Le Sel de la Terre A propos d’un film de Wim Wenders

On trouve le résumé du film et du projet de Wim Wenders et l’histoire de son sujet, le photographe Sebastiao Salgado, dans tous les journaux de sa semaine de sortie en France (14 octobre), sans compter les articles parus au moment de Cannes, où le film de Wenders et de Julian Ribeiro Salgado (le fils du photographe) a reçu 3 prix de la section Un certain regard. J’indique ici juste le tout petit mouvement de mes pensées au cours du visionnement de ce film. J’y allais avec sympathie : Wim Wenders était un des « jeunes cinéastes » allemands d’il y a 40 ans, on a toujours une certaine tendresse pour sa propre jeunesse.
Le début est prometteur, il pourrait servir de décor au 3e tableau de L’Or du Rhin où les Nibelungen asservis par Alberich, remontent sans relâche des sacs de minerai aurifère sur leur dos, sur des échelles, dans les mines d’or à ciel ouvert, photographiées par Salgado dans les mines de Serra pelada au Brésil en 1986. Wenders explique la trajectoire et le changement de « vocation » de Sebastiao Salgado, qui d’économiste, devient photographe, parcourt la planète et produit tous les 4 ou 5 ans un magnifique et terrifiant ouvrage de photos noir et blanc, Ethiopie, Rwanda, les images sont superbes. Ce qu’elles montrent est difficile à supporter, désolant et désespérant : images de guerres, de famines, de morts, des camps de réfugiés mourants de faim et de soif, des brutalités sans nombre qui sont infligées à des êtres humains, au nom de tout et n’importe quoi, business, idéologies, intérêts, cupidité, méchanceté pure, cruauté, indifférence, sans fin. Salgado explique qu’après le Rwanda, il a été saturé d’horreur. Moi aussi, en voyant tout ça, je suis prête à souhaiter détruire l’espèce humaine qui ne pense qu’à détruire le voisin, je suis donc bien de cette même espèce.
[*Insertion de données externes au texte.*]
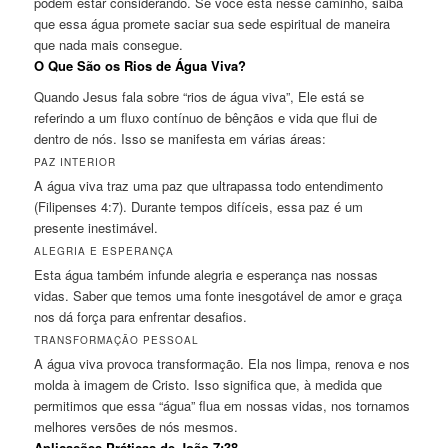
podem estar considerando. Se você está nesse caminho, saiba
que essa água promete saciar sua sede espiritual de maneira
que nada mais consegue.
O Que São os Rios de Água Viva?
Quando Jesus fala sobre “rios de água viva”, Ele está se
referindo a um fluxo contínuo de bênçãos e vida que flui de
dentro de nós. Isso se manifesta em várias áreas:
PAZ INTERIOR
A água viva traz uma paz que ultrapassa todo entendimento
(Filipenses 4:7). Durante tempos difíceis, essa paz é um
presente inestimável.
ALEGRIA E ESPERANÇA
Esta água também infunde alegria e esperança nas nossas
vidas. Saber que temos uma fonte inesgotável de amor e graça
nos dá força para enfrentar desafios.
TRANSFORMAÇÃO PESSOAL
A água viva provoca transformação. Ela nos limpa, renova e nos
molda à imagem de Cristo. Isso significa que, à medida que
permitimos que essa “água” flua em nossas vidas, nos tornamos
melhores versões de nós mesmos.
Aplicações Práticas de João 7:38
Que faire, se dit Salgado, qui se dit « malade ».
Volte-face du film, pour le dernier quart du temps passé, nous voici dans l’idylle : par chance, S. Salgado possède une hacienda de 600 ha au Brésil, sa terre natale. Il a gagné sans doute beaucoup d’argent, car il décide d’investir dans le sauvetage de la planète (et de son hacienda), il achète un million de plants d’arbres de la forêt tropicale atlantique et fait reverdir les hectares de la propriété familiale. Ce n’est pas à la portée de tout le monde. Le récit de cette reconversion est accompagné de photos de sympathiques gorilles et de leurs codes de politesse, ou d’actives fourmis le long des arbres, sans compter des Indiens Zoé en train de s’enduite d’ocre, de caresser des perroquets verts et de se balancer dans des hamacs en s’éventant avec de grandes feuilles rondes... et d’un discours doux au ton pastoral, entre le New Age et les réductions des Jésuites, qui flottent dans l’air des plantations et des serres de l’Instituto Terra.
J’ai l’impression que la belle hagiographie que je viens de voir ne fait pas avancer d’un pouce le problème de l’Homo sapiens sapiens, isolé ou en masses, au point où il s’est pris dans le filet de l’Or du Rhin. Les plus touchantes images, naïves ou non, ne sauveront personne. Ni les récits trop bien peignés, ni les photos d’horreur trop belles.
Je suis donc perplexe en sortant. Il y un côté prêchi-prêcha dans cette présentation. Dois-je aller planter des petits chênes sur mon balcon pour reconstituer la forêt européenne ? Pourquoi pas, bientôt, y couper le gui ? En aurai-je bonne conscience ? Le but n’est pas d’avoir bonne conscience. Cela sauvera-t-il la peau du moindre de mes contemporains ?

Je vais reprendre le métro à Edgar Quinet : non, je ne peux pas, un haut parleur annonce que la ligne est arrêtée jusqu’à 14 heures 30, il y a eu un suicide à Corvisart.